[Opening Dataset records section]

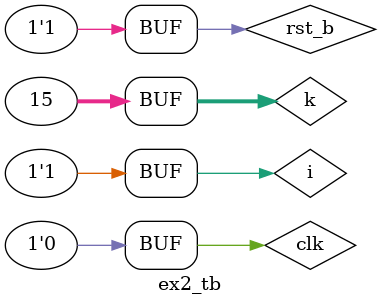
<source format=v>
module ex2(input clk, input rst_b, input i, output reg o);
  localparam S0=0, S1=1, S2=2, S3=3, S4=4;
  
  reg [3:0] state, next_state;
  initial state=S0;
  
  always @(*) begin
    next_state=state;
    o=0;
    case(state)
      S0 : begin
        o=0;
        if(i)next_state=S1;
        else next_state=S0;
      end
      S1 : begin
        o=0;
        if(i)next_state=S1;
        else next_state=S2;
      end
      S2 : begin
        o=0;
        if(i)next_state=S3;
        else next_state=S0;
      end
      S3 : begin
        o=0;
        if(i)next_state=S4;
        else next_state=S2;
      end
      S4 : begin
        o=1;
        if(i)next_state=S1;
        else next_state=S2;
      end
    endcase
  end
  
  always @(posedge clk, negedge rst_b) begin
    if(!rst_b)state<=S0;
    else state<=next_state;
  end
endmodule
  
  module ex2_tb;
    reg i,clk,rst_b;
    wire o;
    
    ex2 dut(
      .clk(clk),
      .i(i),
      .o(o));
      
    initial begin
      clk=0;
      rst_b=0;
      i=1;
    end
    
    integer k;
    initial begin
      for(k=0;k<=14;k=k+1) begin
        #50;
        clk=~clk;
      end
    end
    
    initial begin
      #25;
      rst_b=1;
    end
    
    initial begin
      #100;
      i=0;
      #100;
      i=1;
      #200;
      i=0;
      #100;
      i=1;
    end
    
  endmodule
      
</source>
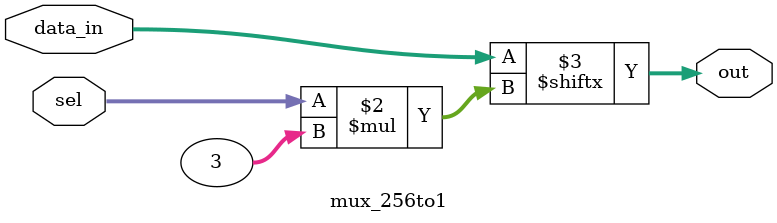
<source format=v>

module mux_256to1 #(parameter DATA_WIDTH = 3) (
    input [DATA_WIDTH*256-1:0] data_in,
    input [8:0] sel,
    output reg [DATA_WIDTH-1:0] out
);

always @(*) begin
    out <= data_in[(sel+1)*DATA_WIDTH-1 : sel*DATA_WIDTH];
end

endmodule
</source>
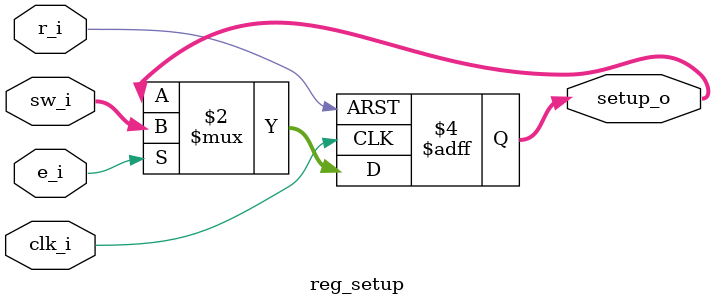
<source format=v>
module reg_setup
(
	sw_i,
	r_i,
	e_i,
	clk_i,
	setup_o
);
localparam N = 8;

input clk_i,r_i,e_i;
input [N-1:0]sw_i;
output reg [N-1:0]setup_o;

always@(posedge clk_i or posedge r_i) begin 
	if(r_i) begin
		setup_o <= 8'b0000000;
	end 
	else if (e_i) begin
		setup_o <= sw_i;
	end

end 
	
endmodule

</source>
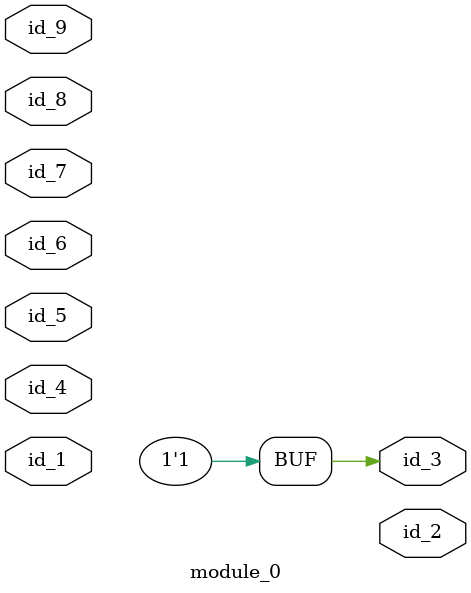
<source format=v>
module module_0 (
    id_1,
    id_2,
    id_3,
    id_4,
    id_5,
    id_6,
    id_7,
    id_8,
    id_9
);
  inout id_9;
  input id_8;
  inout id_7;
  input id_6;
  input id_5;
  input id_4;
  output id_3;
  output id_2;
  inout id_1;
  assign id_3 = 1;
endmodule

</source>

[Closing Dataset records section]

* _Task prompt_
Output every entry verbatim. Pictures do not belong in the copy.

* _Solution for this task_
<source format=v>
module ex2(input clk, input rst_b, input i, output reg o);
  localparam S0=0, S1=1, S2=2, S3=3, S4=4;
  
  reg [3:0] state, next_state;
  initial state=S0;
  
  always @(*) begin
    next_state=state;
    o=0;
    case(state)
      S0 : begin
        o=0;
        if(i)next_state=S1;
        else next_state=S0;
      end
      S1 : begin
        o=0;
        if(i)next_state=S1;
        else next_state=S2;
      end
      S2 : begin
        o=0;
        if(i)next_state=S3;
        else next_state=S0;
      end
      S3 : begin
        o=0;
        if(i)next_state=S4;
        else next_state=S2;
      end
      S4 : begin
        o=1;
        if(i)next_state=S1;
        else next_state=S2;
      end
    endcase
  end
  
  always @(posedge clk, negedge rst_b) begin
    if(!rst_b)state<=S0;
    else state<=next_state;
  end
endmodule
  
  module ex2_tb;
    reg i,clk,rst_b;
    wire o;
    
    ex2 dut(
      .clk(clk),
      .i(i),
      .o(o));
      
    initial begin
      clk=0;
      rst_b=0;
      i=1;
    end
    
    integer k;
    initial begin
      for(k=0;k<=14;k=k+1) begin
        #50;
        clk=~clk;
      end
    end
    
    initial begin
      #25;
      rst_b=1;
    end
    
    initial begin
      #100;
      i=0;
      #100;
      i=1;
      #200;
      i=0;
      #100;
      i=1;
    end
    
  endmodule
      
</source>
<source format=v>

module mux_256to1 #(parameter DATA_WIDTH = 3) (
    input [DATA_WIDTH*256-1:0] data_in,
    input [8:0] sel,
    output reg [DATA_WIDTH-1:0] out
);

always @(*) begin
    out <= data_in[(sel+1)*DATA_WIDTH-1 : sel*DATA_WIDTH];
end

endmodule
</source>
<source format=v>
module reg_setup
(
	sw_i,
	r_i,
	e_i,
	clk_i,
	setup_o
);
localparam N = 8;

input clk_i,r_i,e_i;
input [N-1:0]sw_i;
output reg [N-1:0]setup_o;

always@(posedge clk_i or posedge r_i) begin 
	if(r_i) begin
		setup_o <= 8'b0000000;
	end 
	else if (e_i) begin
		setup_o <= sw_i;
	end

end 
	
endmodule

</source>
<source format=v>
module module_0 (
    id_1,
    id_2,
    id_3,
    id_4,
    id_5,
    id_6,
    id_7,
    id_8,
    id_9
);
  inout id_9;
  input id_8;
  inout id_7;
  input id_6;
  input id_5;
  input id_4;
  output id_3;
  output id_2;
  inout id_1;
  assign id_3 = 1;
endmodule

</source>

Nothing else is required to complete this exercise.